When you walk into my classroom, you probably won’t notice me right away. Students are up out of their seats — rummaging around for fabric samples in the design closet, filming video footage in the back hallway, or grabbing the hall pass so that they can submit their purchase orders to the front office. Some of them are congregating at the group-work tables, discussing the timeline for their performance art exhibition, and their team leaders are delegating tasks accordingly. One student asks if he can borrow my cell phone to call a potential recording studio about their EP. He has a question about their hourly rates, and that information will impact their budget. “Sure,” I say, passing over my phone and letting him return to his group to make the call. These are students who can set their own goals, find their own materials, create their own action plans, manage their own teammates, execute their own projects, and critically evaluate the results. I’m there to provide them with feedback and guidance. And to make sure that no one accidentally nicks herself with a box-cutter.

However, reaching this level of student autonomy requires a great deal of instruction beforehand — both in terms of technical and “soft” skills. I believe that the most important mindsets that you can develop in students are curiosity and self-sufficiency. I encourage my students to ask questions about the world around them and then not only to brainstorm possible responses but to transform those ideas into actions. Going out into the world and making a quantifiable difference, not down the road when they’ve become “established” but rather right now, is what I consider the truest measure of student achievement. However, authentic learning that extends beyond the classroom walls comes with some inherent risks. What if my students run out of funding for their podcast? What if not a single festival accepts their documentary? What if they botch a meeting with a gallery owner?
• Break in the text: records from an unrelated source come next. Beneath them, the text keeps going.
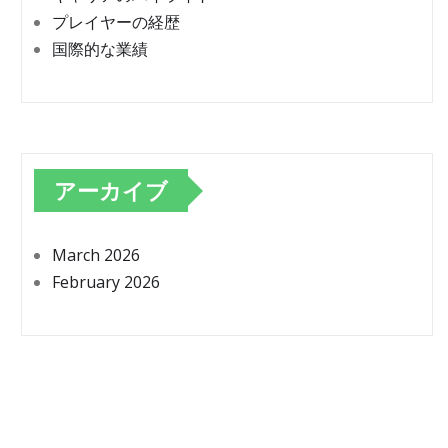
プレイヤーの経歴
国際的な業績
アーカイブ
March 2026
February 2026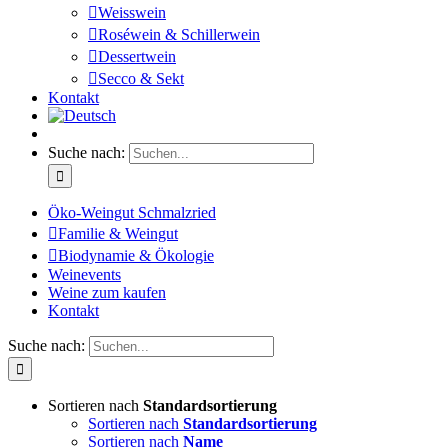
Weisswein
Roséwein & Schillerwein
Dessertwein
Secco & Sekt
Kontakt
Suche nach:
Öko-Weingut Schmalzried
Familie & Weingut
Biodynamie & Ökologie
Weinevents
Weine zum kaufen
Kontakt
Suche nach:
Sortieren nach
Standardsortierung
Sortieren nach
Standardsortierung
Sortieren nach
Name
I believe that students need to start tackling these everyday problems early in their educational careers. They need to learn how to fail forward — to take ownership of their mistakes and learn from them. And then we need to encourage our students to go out and fail again. As Forbes attested: “Great innovation, like great people, typically is not born; it is the result of trial and error.” Encouraging students to fail forward teaches them how to tackle new challenges without fear of “being wrong” or “making a mistake,” mindsets which all-too-often stifle ingenuity. However, our society rarely talks about the thousands of failures and rejections that led up to an engineer’s or a scientist’s or an author’s prolific success. (For me, one of the most powerful documents ever published online was Monica Byrne’s Anti-Resumé, which listed all of her rejections from publishers, conferences, graduate schools, fellowships, and residencies. The rejection rate for this award-winning novelist? 97%.) This lack of transparency can make failure seem frightening, especially for adolescents who frequently struggle with self-esteem. We need to ensure that students view our classrooms as safe spaces where they won’t be judged by their failures but rather praised for their courage.
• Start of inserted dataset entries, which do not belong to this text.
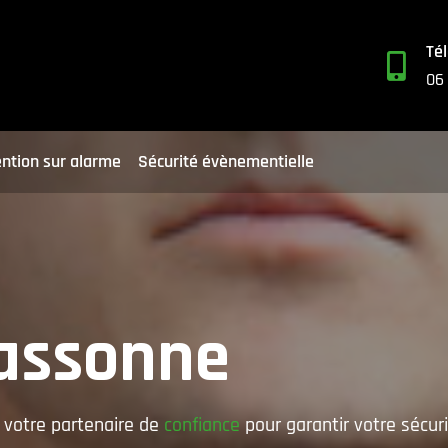
Té

06
ention sur alarme
Sécurité évènementielle
cassonne
 votre partenaire de
confiance
pour garantir votre sécur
I also believe in multicultural and international education. As Hamlet once said, “There are more things in heaven and earth, Horatio, than are dreamt of in your philosophy.” Many of our students live in isolated communities; their neighbors and classmates look like them, speak like them, and (for the most part) think like them. However, in a rapidly globalizing society, our students need to stretch outside of their of their comfort zones and grapple with divergent cultures and conflicting perspectives. For this reason, I’m a supporter of curricula like the International Baccalaureate, as well as extracurricular programs that encourage student travel (both nationally and internationally) and cross-cultural exchanges. At my previous school, I helped facilitate our annual seventh grade trip to New Orleans where students learned about the ecological and sociological impact of Hurricane Katrina, in addition to volunteering with relief organizations in the Third Ward.
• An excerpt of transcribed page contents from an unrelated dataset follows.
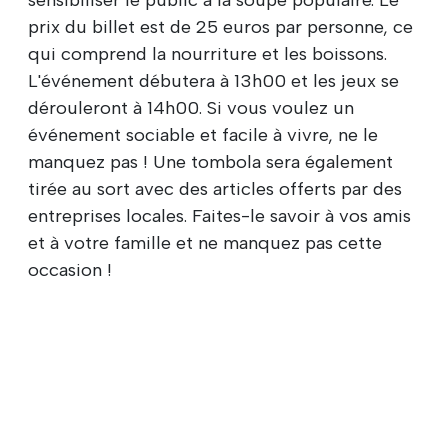
prix du billet est de 25 euros par personne, ce
qui comprend la nourriture et les boissons.
L'événement débutera à 13h00 et les jeux se
dérouleront à 14h00. Si vous voulez un
événement sociable et facile à vivre, ne le
manquez pas ! Une tombola sera également
tirée au sort avec des articles offerts par des
entreprises locales. Faites-le savoir à vos amis
et à votre famille et ne manquez pas cette
occasion !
I’m a major advocate of cross-curricular planning. I often worked with our school’s core academic teachers to develop “stimulus projects.” Sixth graders reading The Odyssey and studying Ancient Greek civilization created tableaux/soundscapes based on Greek mythology; fifth graders learning about gravitational forces developed movement works where they “walked” on various planets. These types of projects reinforced content from other subject areas, especially for kinesthetic learners, while also providing an outlet for creative expression. I’m a strong believer that, in order to ensure that every student masters the necessary content, teachers need to work together — both within their own department and across departments. In the past, my students have come from a wide variety of backgrounds, which makes this kind of collaborative planning even more imperative. I have experience designing curricula for gifted/talented classes, special education classes (with both learning and behavioral disabilities), and English language learners. (Last year, I received the Voya Unsung Heroes Award, given for excellence and innovation in curriculum planning.)

At first glance, my classroom may appear different than many other teachers. There are no desks in a row; there are few raised hands. It’s more of a creative studio, a refuge for makers and thinkers and dreamers, than anything else. But my goal as an arts educator isn’t just to produce the annual school musical; my goal is to inspire my students to change the world — and then teach them how to do it.